Они называют нас экстремистами. Это не экстремизм — это нормальная реакция живых людей на происходящее, просто живых осталось немного».[161]
«Террористы — те, кто строит тюрьмы, а не те, кто их взрывает. Террористы — те, кто бомбит городские кварталы и села, отдает преступные приказы, развязывает войны и загоняет молодых парней на бойню. Экстремисты не те, кто устраивает акции протеста, а те, кто, пользуясь нашим страхом перед аппаратом подавления, избивает демонстрантов, легализует массовые убийства и сгоняет население в фильтрационные лагеря. Государственный террор — основной источник насилия и террора…
Наше «насилие» — это реакция естественной самозащиты угнетенных от террора, возведенного в закон и ежедневно совершаемого государством и правящей кастой».[162]

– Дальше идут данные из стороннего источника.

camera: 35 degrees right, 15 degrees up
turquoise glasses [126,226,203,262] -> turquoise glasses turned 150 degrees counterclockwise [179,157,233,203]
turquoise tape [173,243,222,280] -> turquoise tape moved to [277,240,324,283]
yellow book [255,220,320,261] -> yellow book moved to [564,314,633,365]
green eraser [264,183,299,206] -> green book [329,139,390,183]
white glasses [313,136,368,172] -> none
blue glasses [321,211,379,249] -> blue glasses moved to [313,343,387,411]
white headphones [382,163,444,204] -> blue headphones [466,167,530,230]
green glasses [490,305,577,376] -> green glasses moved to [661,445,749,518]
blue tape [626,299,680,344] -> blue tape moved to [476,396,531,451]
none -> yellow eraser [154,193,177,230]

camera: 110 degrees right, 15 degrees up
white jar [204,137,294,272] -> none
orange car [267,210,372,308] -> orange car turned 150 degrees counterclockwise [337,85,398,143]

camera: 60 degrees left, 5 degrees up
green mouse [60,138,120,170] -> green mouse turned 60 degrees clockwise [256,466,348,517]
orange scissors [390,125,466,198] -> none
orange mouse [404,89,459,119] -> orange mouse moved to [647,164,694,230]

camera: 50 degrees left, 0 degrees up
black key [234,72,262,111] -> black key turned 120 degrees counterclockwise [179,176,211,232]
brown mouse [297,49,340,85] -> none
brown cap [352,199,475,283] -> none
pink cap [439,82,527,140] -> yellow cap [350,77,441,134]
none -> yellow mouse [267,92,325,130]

«Сильный идет против ветра. Свобода — осознанная необходимость. Для того, чтобы стать свободным, надо сначала завоевать свободу. Подаренной свободы не бывает. В свободном обществе свободы не может быть, ее заменяет либеральность. Экстремизм — это не битье окон и не пьяная драка с ментами. Экстремизм — это в первую очередь попытка разработать собственную шкалу ценностей и жить в соответствии с ней. Экстремизм — это поиск смысла жизни в обществе, где главными ценностями являются стабильность ради стабильности и сытость ради сытости. Экстремист — это человек, шагнувший на край пропасти, чтобы вдохнуть свежего ветра. Вставший в полный рост под пулями, чтобы увидеть звезды… Пусть будет проклята стабильность, да здравствует экстремизм!»[163]
Выход из изоляции, конституирование леворадикалов как признанного крайнего крыла левой оппозиции
После августа 1991 г. леворадикалы оказались в ситуации политической изоляции. От общедемократического (буржуазно-либерального) движения они к тому времени уже отошли — и само это движение в них не нуждалось. К коммунистам леворадикалы по-прежнему находились в оппозиции — и не стремились к союзу (а для троцкистов это было и вовсе невозможно, так как общим местом троцкистской доктрины был отказ от союза со «сталинистскими» организациями).
Однако первоначально степень своей изоляции леваками, видимо, не осознавалась. Во всяком случае, анархисты поняли, насколько они изолированы, только во время кампании за освобождение А. Родионова и А. Кузнецова, когда их не поддержал почти никто из бывших союзников.
Это непонимание хорошо видно из факта отказа Инициативы революционных анархистов (ИРЕАН) и троцкистских «Комитета за рабочую демократию и международный социализм» (КРДМС) и «Комитета за советскую секцию IV Интернационала» от сотрудничества с коммунистическими радикалами сразу после демонстрации 7 ноября 1991 г. на Красной площади, проведенной по случаю очередной годовщины Октябрьской революции. Демонстрация не была санкционирована московскими властями, и растерявшиеся коммунисты не смогли ее организовать. Демонстрация состоялась только потому, что невзирая на запрет на Красную площадь вышли ИРЕАН, КРДМС и «Комитет за советскую секцию IV Интернационала», а уже затем их поддержали неорганизованные коммунистические радикалы (причем демонстрация сопровождалась столкновениями с милицией). Анархисты и троцкисты могли бы воспользоваться событиями для укрепления своего влияния в среде радикальной коммунистической оппозиции, но не сделали этого.